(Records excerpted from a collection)
=== Begin Enclosure ===

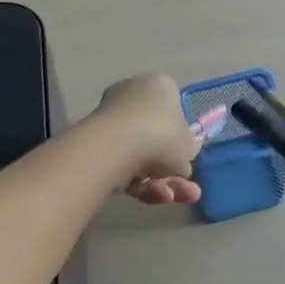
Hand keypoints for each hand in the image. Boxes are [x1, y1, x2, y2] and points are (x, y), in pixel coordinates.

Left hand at [90, 73, 202, 205]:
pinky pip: (123, 165)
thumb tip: (182, 156)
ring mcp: (110, 120)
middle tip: (187, 189)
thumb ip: (189, 149)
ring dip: (160, 181)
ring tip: (171, 198)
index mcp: (158, 86)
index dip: (182, 134)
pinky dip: (139, 183)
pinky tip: (153, 197)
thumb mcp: (190, 146)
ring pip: (140, 155)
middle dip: (171, 167)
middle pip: (155, 136)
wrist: (116, 148)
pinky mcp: (94, 145)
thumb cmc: (162, 136)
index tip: (187, 154)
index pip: (173, 106)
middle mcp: (131, 96)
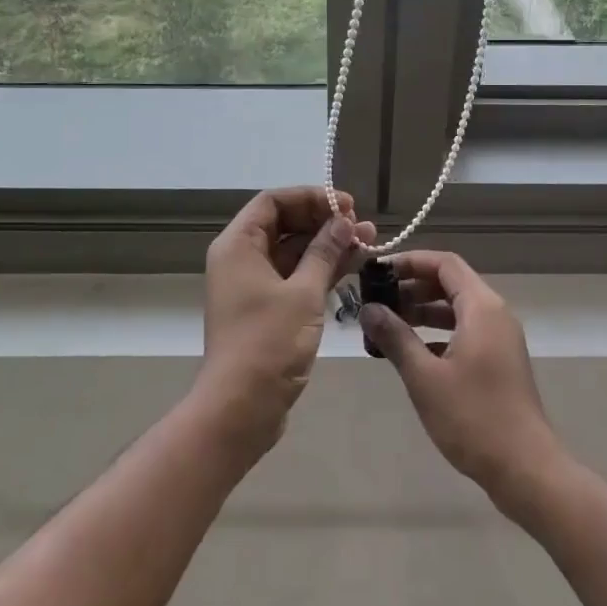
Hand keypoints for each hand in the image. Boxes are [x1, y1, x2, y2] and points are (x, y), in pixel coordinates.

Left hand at [196, 186, 372, 457]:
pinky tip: (354, 265)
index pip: (273, 201)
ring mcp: (253, 285)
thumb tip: (343, 221)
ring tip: (368, 241)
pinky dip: (321, 269)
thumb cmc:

=== End Enclosure ===

• [WORK INSTRUCTIONS]
Scan the entries above and return each line that holds "hand".

• [OUTPUT]
Hand keypoints for each hand in the image. Boxes are [x1, y1, x2, y2] and points are (x, y), in pixel coordinates.
Left hand at [90, 73, 202, 205]:
Hand keypoints for each hand in the image. Boxes are [x1, y1, x2, y2] and points are (x, y), in pixel coordinates.
Left hand at [196, 186, 372, 457]:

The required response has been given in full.